Academic Art
The juxtaposition of those two paintings is instructive, but let's face it – few painters are Turners, and the painter of the pennant probably won't, two hundred years down the road, be as well known as Turner is now. Ex pede Herculam – you can recognize Hercules by his big feats.
There's also a point to be made about academic influences on art, I guess, though to make it I have to tell a personal story that points up my own shortcomings – Mortimer Snerd meets the Beaux Arts. Donkey's years ago, in the late unlamented 60's, I was summoned, along with other teachers of freshmen and sophomores, to a discussion, at the school's art gallery, of a recently acquired, recently painted work which we were supposed to use to inculcate in our sponge-brained charges the principles of Art Appreciation. The painting had the advantage of being explainable. It was a sort of bullseye target whose rings were different colors. They weren't the colors of the spectrum (too easy) but they were related somehow by a rule I now forget (thirty-five years of brain cells dissolved in alcohol) – it was the logarithmic ratio of the wavelengths of light reflected, or the alphabetical order of the names of the pigments, or something along those lines. Anyway it made Good Sense.

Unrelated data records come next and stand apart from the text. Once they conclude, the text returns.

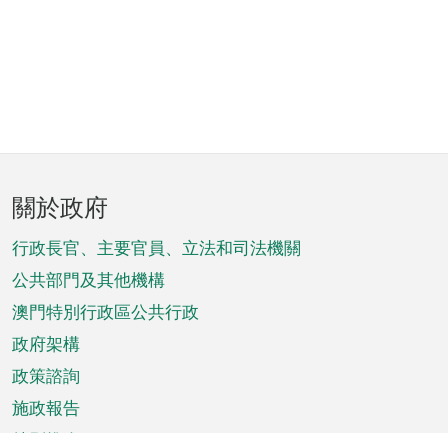
頁
關於政府
腳
菜
行政長官、主要官員、立法和司法機關
單
公共部門及其他機構
澳門特別行政區公共行政
政府架構
政策諮詢
施政報告
特別推介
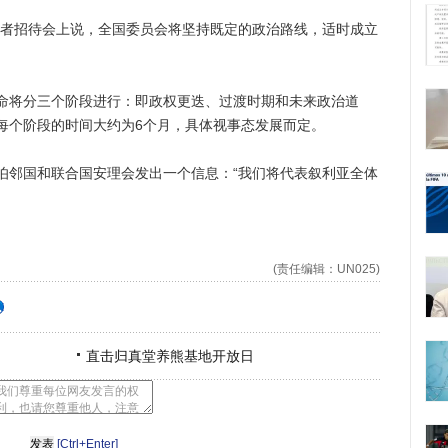
者招待会上说，全国委员会将坚持既定的政治路线，适时成立
将分三个阶段进行：即政权更迭、过渡时期和未来政治道
每个阶段的时间大约为6个月，具体视事态发展而定。
邻国和联合国安理会发出一个信息：“我们将代表叙利亚全体
(责任编辑：UN025)
直击归真堂养熊基地开放日
[Ctrl+Enter]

The center of the target, the bullseye itself, was an odd sort of greenish-gray. I could've understood white, I could've dug jet black, and of course if I'd done the painting it would've been blood red, but...greenish-gray? Our expositor had an answer, and again it made sense, but I don't think you'd guess it in a hundred years, because to come up with such an inspiration you have to be a board-certified Artist. It was made by mixing together what was left of all the other colors.
That apercu or epiphany should've provoked a general sigh of "Ahhhh!" or possibly cries of "Credo!" But I'm sorry to say the assembled teachers sat there grim-lipped, as if in a dentist's waiting room, while the guy in charge, like professors everywhere, rolled his eyes to heaven at his audience's inability to Get It.